Con riluttanza, Karsen lasciò andare la mia mano e se ne andò, lanciando a Gio uno sguardo mortale che solo un bambino di cinque anni avrebbe potuto lanciare. Le labbra di Gio si strinsero in risposta. Una volta chiusa la porta, eravamo soli. Cosa significava l'occhiolino del padre di Gio?
Alzai lo sguardo verso Gio. Come sospettavo, con i tacchi alti, la parte superiore della mia testa arrivava solo al suo mento. Stava guardando fuori dalla finestra, senza degnarmi di uno sguardo. Vestirmi da prostituta non ha fatto sì che Gio si interessasse di più a me. Perché dovrebbe esserlo? Avevo visto le donne con cui usciva a New York. Avrebbero riempito molto meglio il bustino.
"Hai scelto il vestito?" chiese all'improvviso, facendomi sussultare dalla sorpresa. La sua voce era profonda e calma, come al solito.
"No," ammisi. "Lo ha fatto mio padre."
La mascella di Gio si contrasse e il suo comportamento imperscrutabile mi rendeva sempre più nervoso. Ha infilato la mano all'interno della giacca e, per un momento ridicolo, ho pensato che stesse tirando fuori una pistola. Invece, teneva in mano una scatola nera. Voltandomi verso di me, mi concentrai intensamente sulla sua camicia nera. Tutto in lui sembrava nero, come la sua anima.
Questo era un momento sognato da innumerevoli donne, ma ho sentito freddo quando Gio ha aperto la scatola. All'interno riposava un anello d'oro bianco con un grande diamante al centro, affiancato da due leggermente più piccoli. Non mi sono mossa.
Gio tese la mano quando l'imbarazzo tra noi raggiunse il culmine. Arrossendo, tesi la mano e la mia pelle sussultò quando sfiorò la sua. Mi ha fatto scivolare l'anello di fidanzamento al dito e poi mi ha lasciato andare.
"Grazie," mi sono sentita obbligata a pronunciare quelle parole e ho persino alzato lo sguardo sul suo viso, che è rimasto impassibile, anche se i suoi occhi mostravano un accenno di rabbia. Avevo fatto qualcosa di sbagliato? Mi tese il braccio e io lo passai attraverso il mio, permettendogli di condurmi fuori dal soggiorno e verso la sala da pranzo. Abbiamo camminato in silenzio. Forse Gio era abbastanza deluso da me da voler annullare l'accordo? Ma se così fosse, non mi avrebbe messo l'anello al dito.

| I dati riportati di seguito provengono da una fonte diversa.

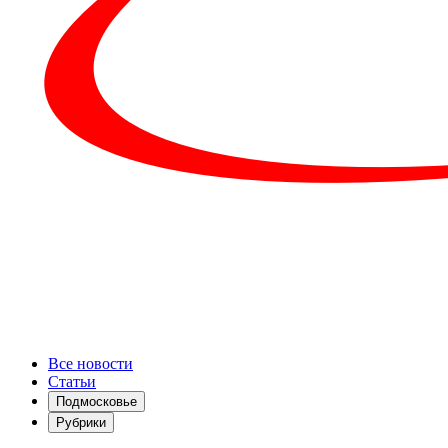
Все новости
Статьи
Подмосковье
Рубрики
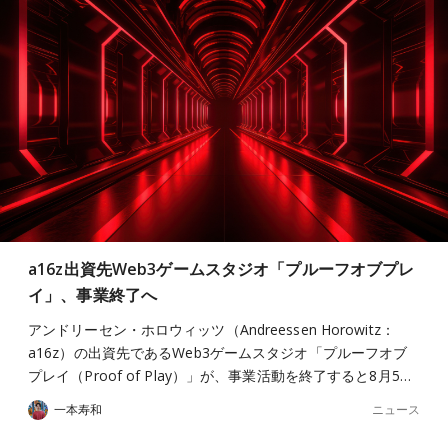
a16z出資先Web3ゲームスタジオ「プルーフオブプレ
イ」、事業終了へ
アンドリーセン・ホロウィッツ（Andreessen Horowitz：
a16z）の出資先であるWeb3ゲームスタジオ「プルーフオブ
プレイ（Proof of Play）」が、事業活動を終了すると8月5…
ニュース
一本寿和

Quando entrammo nella sala da pranzo, gli uomini erano già presenti e, infine, si unirono a loro le donne della mia famiglia. Stranamente i Merante scelsero di non portare con sé alcuna compagna. Forse dubitavano di mio padre e dei Ruberti, temendo le conseguenze dell'esposizione delle donne a casa nostra.

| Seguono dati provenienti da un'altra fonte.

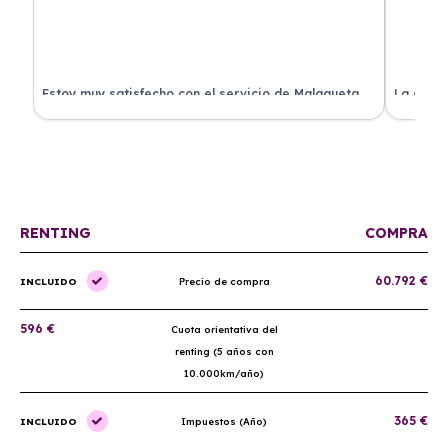
.
Estoy muy satisfecho con el servicio de Malagueta
La atenc
a
Renting. El coche llegó en perfectas condiciones y el
ha permi
proceso fue muy sencillo. ¡Recomendado!
mantenim
ellos.
RENTING
COMPRA
60.792 €
INCLUIDO
Precio de compra
596 €
Cuota orientativa del
renting (5 años con
10.000km/año)
365 €
INCLUIDO
Impuestos (Año)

La loro cautela era comprensibile; Non mi fiderei nemmeno di mio padre o del capo. Mi sono subito avvicinata a mia madre e alle mie sorelle, fingendo di ammirare l'anello che avevo al dito per evitare di attirare l'attenzione. Harper, tuttavia, mi lanciò uno sguardo significativo. Non ero sicuro di cosa mia madre avesse usato per zittirla, ma potevo sentire che Harper aveva un'osservazione tagliente pronta a essere scatenata. Le ho fatto silenziosamente segno di trattenersi, e lei ha obbedito a malincuore, alzando gli occhi al cielo per la frustrazione.
La cena trascorse in una confusione. Gli uomini approfondivano le loro discussioni d'affari mentre noi donne rimanevamo in silenzio. Per tutta la serata il mio sguardo continuò a tornare sull'anello pesante e costrittivo che avevo al dito. Mi sentivo soffocante, un travolgente simbolo di possessione donatomi da Gio.